# [PROBLEM]
Please give back every entry in full, word for word, but none of the pictures.

# [Images with lens parameters]
──────

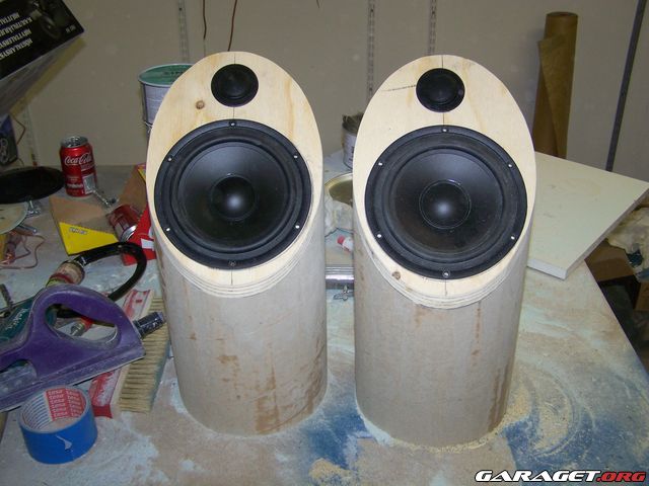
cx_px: 324
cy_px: 243
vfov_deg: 37.7
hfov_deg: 49.0
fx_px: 712
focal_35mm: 38
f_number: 2.8
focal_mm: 6.3
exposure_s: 1/60
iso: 80
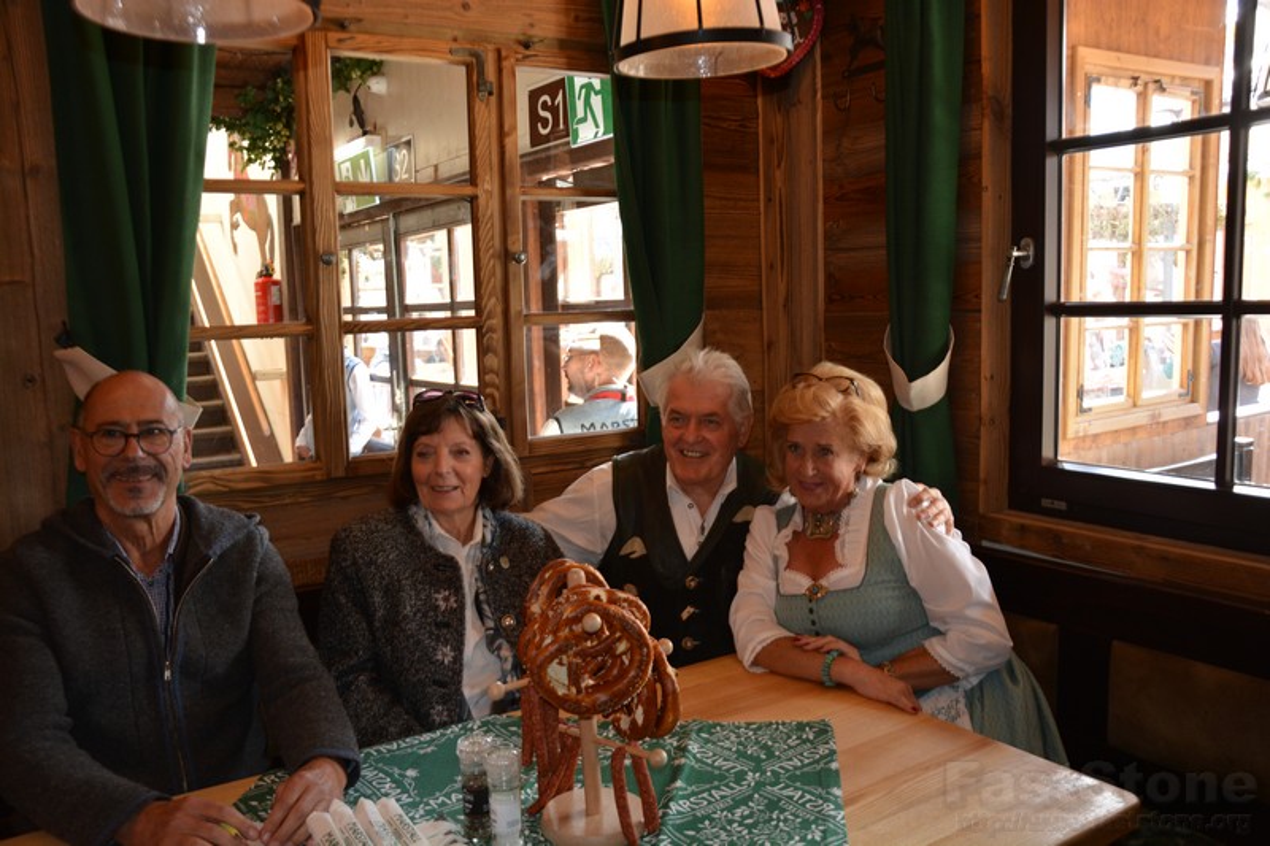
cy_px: 423
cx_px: 635
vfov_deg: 41.7
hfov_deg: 59.5
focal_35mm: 32
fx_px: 1111
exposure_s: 1/80
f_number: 3.8
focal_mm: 21
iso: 400
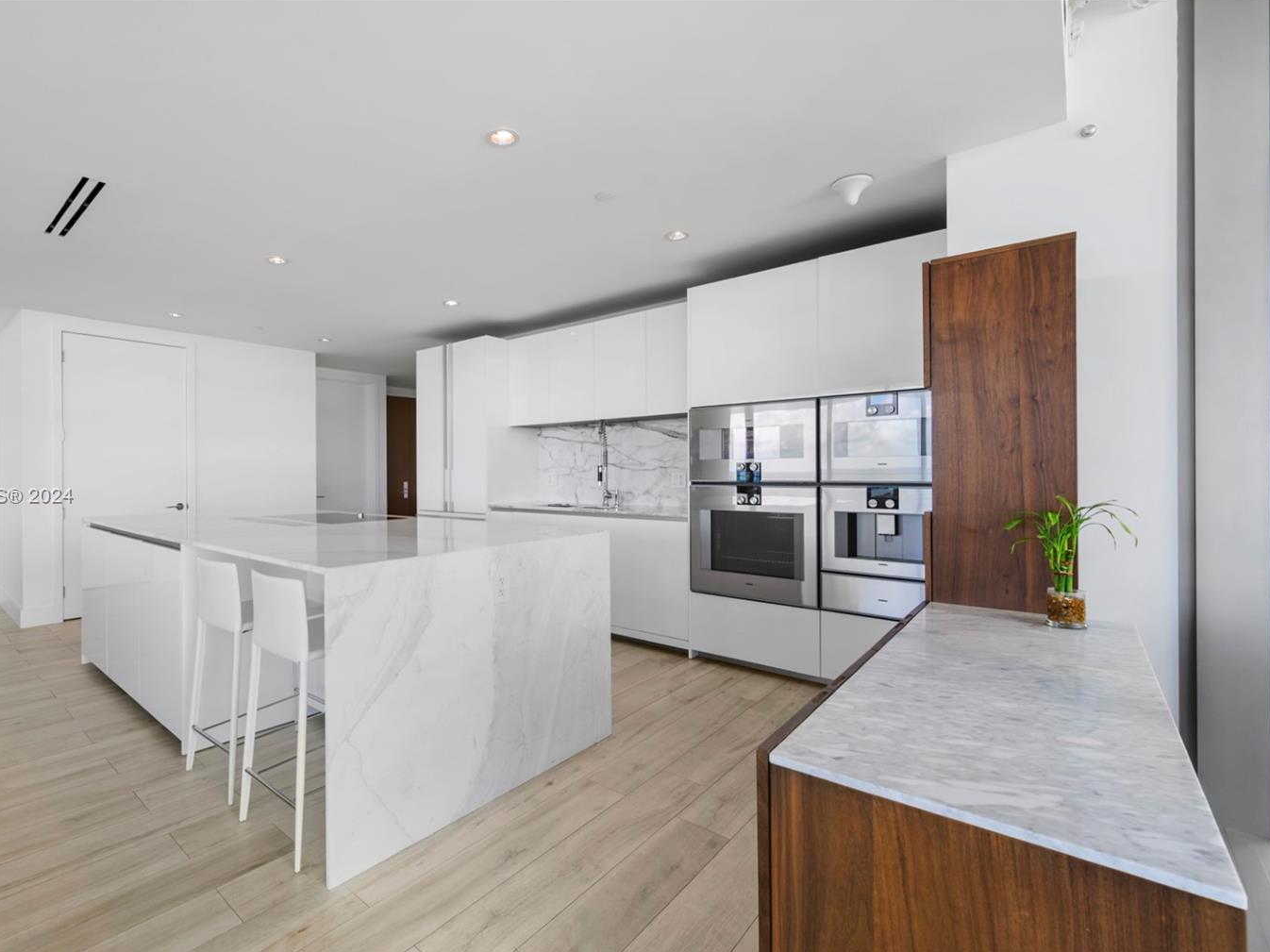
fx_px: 587
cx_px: 526
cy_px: 497
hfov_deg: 93.6
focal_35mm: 16
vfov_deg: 78.0
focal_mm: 14
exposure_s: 1/4
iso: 100
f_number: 9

──────

# [TASK ANSWER]
cx_px: 324
cy_px: 243
vfov_deg: 37.7
hfov_deg: 49.0
fx_px: 712
focal_35mm: 38
f_number: 2.8
focal_mm: 6.3
exposure_s: 1/60
iso: 80
cy_px: 423
cx_px: 635
vfov_deg: 41.7
hfov_deg: 59.5
focal_35mm: 32
fx_px: 1111
exposure_s: 1/80
f_number: 3.8
focal_mm: 21
iso: 400
fx_px: 587
cx_px: 526
cy_px: 497
hfov_deg: 93.6
focal_35mm: 16
vfov_deg: 78.0
focal_mm: 14
exposure_s: 1/4
iso: 100
f_number: 9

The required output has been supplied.